Data for analysis Block Start

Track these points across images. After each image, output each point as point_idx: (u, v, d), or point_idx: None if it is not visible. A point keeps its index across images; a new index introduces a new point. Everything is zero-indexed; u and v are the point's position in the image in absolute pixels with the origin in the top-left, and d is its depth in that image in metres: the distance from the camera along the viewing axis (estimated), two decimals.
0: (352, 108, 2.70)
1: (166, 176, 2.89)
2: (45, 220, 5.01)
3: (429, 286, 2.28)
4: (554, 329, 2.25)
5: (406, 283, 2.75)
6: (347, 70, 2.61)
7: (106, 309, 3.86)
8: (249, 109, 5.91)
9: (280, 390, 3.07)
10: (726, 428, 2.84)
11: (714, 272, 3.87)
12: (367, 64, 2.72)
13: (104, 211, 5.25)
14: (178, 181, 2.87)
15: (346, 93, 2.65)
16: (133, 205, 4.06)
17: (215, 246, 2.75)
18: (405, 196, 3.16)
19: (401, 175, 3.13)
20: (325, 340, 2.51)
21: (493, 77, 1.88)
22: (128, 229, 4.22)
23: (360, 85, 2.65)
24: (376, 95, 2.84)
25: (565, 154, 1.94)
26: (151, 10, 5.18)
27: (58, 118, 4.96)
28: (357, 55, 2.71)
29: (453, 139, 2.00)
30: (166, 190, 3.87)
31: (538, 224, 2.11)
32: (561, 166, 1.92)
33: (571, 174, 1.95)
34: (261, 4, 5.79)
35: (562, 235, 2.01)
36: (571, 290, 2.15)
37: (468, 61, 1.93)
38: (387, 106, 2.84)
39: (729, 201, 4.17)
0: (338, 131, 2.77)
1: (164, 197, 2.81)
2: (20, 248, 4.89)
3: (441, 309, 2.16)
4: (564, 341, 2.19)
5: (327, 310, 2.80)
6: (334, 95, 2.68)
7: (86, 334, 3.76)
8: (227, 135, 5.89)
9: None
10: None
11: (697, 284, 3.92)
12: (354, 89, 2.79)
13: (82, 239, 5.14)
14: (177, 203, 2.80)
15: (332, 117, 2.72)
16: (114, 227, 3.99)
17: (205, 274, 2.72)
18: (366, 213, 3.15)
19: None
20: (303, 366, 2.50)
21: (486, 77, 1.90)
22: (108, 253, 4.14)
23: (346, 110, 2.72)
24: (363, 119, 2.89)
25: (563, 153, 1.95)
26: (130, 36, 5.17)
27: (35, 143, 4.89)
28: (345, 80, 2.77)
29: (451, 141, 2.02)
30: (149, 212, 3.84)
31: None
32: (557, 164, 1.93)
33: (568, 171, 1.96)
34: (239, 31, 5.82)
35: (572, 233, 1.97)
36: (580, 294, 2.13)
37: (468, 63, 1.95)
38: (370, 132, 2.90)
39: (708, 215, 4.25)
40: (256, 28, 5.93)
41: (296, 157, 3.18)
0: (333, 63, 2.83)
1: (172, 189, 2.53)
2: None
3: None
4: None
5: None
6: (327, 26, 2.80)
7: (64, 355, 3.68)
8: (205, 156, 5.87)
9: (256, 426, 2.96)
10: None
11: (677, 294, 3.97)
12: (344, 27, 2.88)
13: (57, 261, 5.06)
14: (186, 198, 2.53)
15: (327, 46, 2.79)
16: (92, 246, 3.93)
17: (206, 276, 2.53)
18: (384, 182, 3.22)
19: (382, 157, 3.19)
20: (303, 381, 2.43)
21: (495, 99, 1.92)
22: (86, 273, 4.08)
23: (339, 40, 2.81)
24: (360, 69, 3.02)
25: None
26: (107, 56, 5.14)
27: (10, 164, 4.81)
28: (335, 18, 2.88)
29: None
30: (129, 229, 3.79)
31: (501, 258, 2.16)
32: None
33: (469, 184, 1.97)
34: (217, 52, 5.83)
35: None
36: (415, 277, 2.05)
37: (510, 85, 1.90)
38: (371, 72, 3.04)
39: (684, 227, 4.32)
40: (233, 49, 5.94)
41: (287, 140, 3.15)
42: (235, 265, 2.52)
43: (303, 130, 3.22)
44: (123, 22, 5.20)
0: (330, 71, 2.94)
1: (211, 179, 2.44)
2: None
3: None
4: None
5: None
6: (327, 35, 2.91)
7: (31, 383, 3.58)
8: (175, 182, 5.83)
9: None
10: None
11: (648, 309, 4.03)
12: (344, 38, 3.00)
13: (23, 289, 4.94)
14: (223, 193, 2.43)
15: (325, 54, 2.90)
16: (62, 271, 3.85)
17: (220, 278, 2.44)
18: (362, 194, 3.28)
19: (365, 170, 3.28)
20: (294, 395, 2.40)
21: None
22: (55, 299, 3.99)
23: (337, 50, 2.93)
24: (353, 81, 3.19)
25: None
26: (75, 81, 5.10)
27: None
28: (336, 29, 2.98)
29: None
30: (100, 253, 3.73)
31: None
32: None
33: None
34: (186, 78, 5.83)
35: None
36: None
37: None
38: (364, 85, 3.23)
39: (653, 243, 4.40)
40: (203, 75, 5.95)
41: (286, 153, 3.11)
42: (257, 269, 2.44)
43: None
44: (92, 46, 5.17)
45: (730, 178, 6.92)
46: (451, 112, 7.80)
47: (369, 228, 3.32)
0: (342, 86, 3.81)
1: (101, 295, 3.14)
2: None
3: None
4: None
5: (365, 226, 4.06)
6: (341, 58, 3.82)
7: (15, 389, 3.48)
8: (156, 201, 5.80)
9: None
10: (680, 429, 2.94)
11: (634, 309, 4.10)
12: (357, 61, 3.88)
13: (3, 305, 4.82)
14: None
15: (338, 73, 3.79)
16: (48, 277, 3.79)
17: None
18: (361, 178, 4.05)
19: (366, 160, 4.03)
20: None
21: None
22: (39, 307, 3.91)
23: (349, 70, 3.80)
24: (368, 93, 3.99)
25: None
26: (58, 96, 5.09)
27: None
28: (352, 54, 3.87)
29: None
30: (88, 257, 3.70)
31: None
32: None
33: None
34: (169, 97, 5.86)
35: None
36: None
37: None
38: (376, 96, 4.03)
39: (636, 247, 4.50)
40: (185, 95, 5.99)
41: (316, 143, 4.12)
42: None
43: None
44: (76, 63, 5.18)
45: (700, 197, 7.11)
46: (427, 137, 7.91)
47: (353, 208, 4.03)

Data for analysis Block End

What is required:
All of the material should be duplicated exactly.

Task output:
Track these points across images. After each image, output each point as point_idx: (u, v, d), or point_idx: None if it is not visible. A point keeps its index across images; a new index introduces a new point. Everything is zero-indexed; u and v are the point's position in the image in absolute pixels with the origin in the top-left, and d is its depth in that image in metres: the distance from the camera along the viewing axis (estimated), two decimals.
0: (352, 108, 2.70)
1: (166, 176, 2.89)
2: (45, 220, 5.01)
3: (429, 286, 2.28)
4: (554, 329, 2.25)
5: (406, 283, 2.75)
6: (347, 70, 2.61)
7: (106, 309, 3.86)
8: (249, 109, 5.91)
9: (280, 390, 3.07)
10: (726, 428, 2.84)
11: (714, 272, 3.87)
12: (367, 64, 2.72)
13: (104, 211, 5.25)
14: (178, 181, 2.87)
15: (346, 93, 2.65)
16: (133, 205, 4.06)
17: (215, 246, 2.75)
18: (405, 196, 3.16)
19: (401, 175, 3.13)
20: (325, 340, 2.51)
21: (493, 77, 1.88)
22: (128, 229, 4.22)
23: (360, 85, 2.65)
24: (376, 95, 2.84)
25: (565, 154, 1.94)
26: (151, 10, 5.18)
27: (58, 118, 4.96)
28: (357, 55, 2.71)
29: (453, 139, 2.00)
30: (166, 190, 3.87)
31: (538, 224, 2.11)
32: (561, 166, 1.92)
33: (571, 174, 1.95)
34: (261, 4, 5.79)
35: (562, 235, 2.01)
36: (571, 290, 2.15)
37: (468, 61, 1.93)
38: (387, 106, 2.84)
39: (729, 201, 4.17)
0: (338, 131, 2.77)
1: (164, 197, 2.81)
2: (20, 248, 4.89)
3: (441, 309, 2.16)
4: (564, 341, 2.19)
5: (327, 310, 2.80)
6: (334, 95, 2.68)
7: (86, 334, 3.76)
8: (227, 135, 5.89)
9: None
10: None
11: (697, 284, 3.92)
12: (354, 89, 2.79)
13: (82, 239, 5.14)
14: (177, 203, 2.80)
15: (332, 117, 2.72)
16: (114, 227, 3.99)
17: (205, 274, 2.72)
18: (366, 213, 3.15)
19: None
20: (303, 366, 2.50)
21: (486, 77, 1.90)
22: (108, 253, 4.14)
23: (346, 110, 2.72)
24: (363, 119, 2.89)
25: (563, 153, 1.95)
26: (130, 36, 5.17)
27: (35, 143, 4.89)
28: (345, 80, 2.77)
29: (451, 141, 2.02)
30: (149, 212, 3.84)
31: None
32: (557, 164, 1.93)
33: (568, 171, 1.96)
34: (239, 31, 5.82)
35: (572, 233, 1.97)
36: (580, 294, 2.13)
37: (468, 63, 1.95)
38: (370, 132, 2.90)
39: (708, 215, 4.25)
40: (256, 28, 5.93)
41: (296, 157, 3.18)
0: (333, 63, 2.83)
1: (172, 189, 2.53)
2: None
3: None
4: None
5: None
6: (327, 26, 2.80)
7: (64, 355, 3.68)
8: (205, 156, 5.87)
9: (256, 426, 2.96)
10: None
11: (677, 294, 3.97)
12: (344, 27, 2.88)
13: (57, 261, 5.06)
14: (186, 198, 2.53)
15: (327, 46, 2.79)
16: (92, 246, 3.93)
17: (206, 276, 2.53)
18: (384, 182, 3.22)
19: (382, 157, 3.19)
20: (303, 381, 2.43)
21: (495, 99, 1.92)
22: (86, 273, 4.08)
23: (339, 40, 2.81)
24: (360, 69, 3.02)
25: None
26: (107, 56, 5.14)
27: (10, 164, 4.81)
28: (335, 18, 2.88)
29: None
30: (129, 229, 3.79)
31: (501, 258, 2.16)
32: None
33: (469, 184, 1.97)
34: (217, 52, 5.83)
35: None
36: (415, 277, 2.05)
37: (510, 85, 1.90)
38: (371, 72, 3.04)
39: (684, 227, 4.32)
40: (233, 49, 5.94)
41: (287, 140, 3.15)
42: (235, 265, 2.52)
43: (303, 130, 3.22)
44: (123, 22, 5.20)
0: (330, 71, 2.94)
1: (211, 179, 2.44)
2: None
3: None
4: None
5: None
6: (327, 35, 2.91)
7: (31, 383, 3.58)
8: (175, 182, 5.83)
9: None
10: None
11: (648, 309, 4.03)
12: (344, 38, 3.00)
13: (23, 289, 4.94)
14: (223, 193, 2.43)
15: (325, 54, 2.90)
16: (62, 271, 3.85)
17: (220, 278, 2.44)
18: (362, 194, 3.28)
19: (365, 170, 3.28)
20: (294, 395, 2.40)
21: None
22: (55, 299, 3.99)
23: (337, 50, 2.93)
24: (353, 81, 3.19)
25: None
26: (75, 81, 5.10)
27: None
28: (336, 29, 2.98)
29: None
30: (100, 253, 3.73)
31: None
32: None
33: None
34: (186, 78, 5.83)
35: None
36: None
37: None
38: (364, 85, 3.23)
39: (653, 243, 4.40)
40: (203, 75, 5.95)
41: (286, 153, 3.11)
42: (257, 269, 2.44)
43: None
44: (92, 46, 5.17)
45: (730, 178, 6.92)
46: (451, 112, 7.80)
47: (369, 228, 3.32)
0: (342, 86, 3.81)
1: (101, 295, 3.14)
2: None
3: None
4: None
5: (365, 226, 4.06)
6: (341, 58, 3.82)
7: (15, 389, 3.48)
8: (156, 201, 5.80)
9: None
10: (680, 429, 2.94)
11: (634, 309, 4.10)
12: (357, 61, 3.88)
13: (3, 305, 4.82)
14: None
15: (338, 73, 3.79)
16: (48, 277, 3.79)
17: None
18: (361, 178, 4.05)
19: (366, 160, 4.03)
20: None
21: None
22: (39, 307, 3.91)
23: (349, 70, 3.80)
24: (368, 93, 3.99)
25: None
26: (58, 96, 5.09)
27: None
28: (352, 54, 3.87)
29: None
30: (88, 257, 3.70)
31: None
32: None
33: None
34: (169, 97, 5.86)
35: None
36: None
37: None
38: (376, 96, 4.03)
39: (636, 247, 4.50)
40: (185, 95, 5.99)
41: (316, 143, 4.12)
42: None
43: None
44: (76, 63, 5.18)
45: (700, 197, 7.11)
46: (427, 137, 7.91)
47: (353, 208, 4.03)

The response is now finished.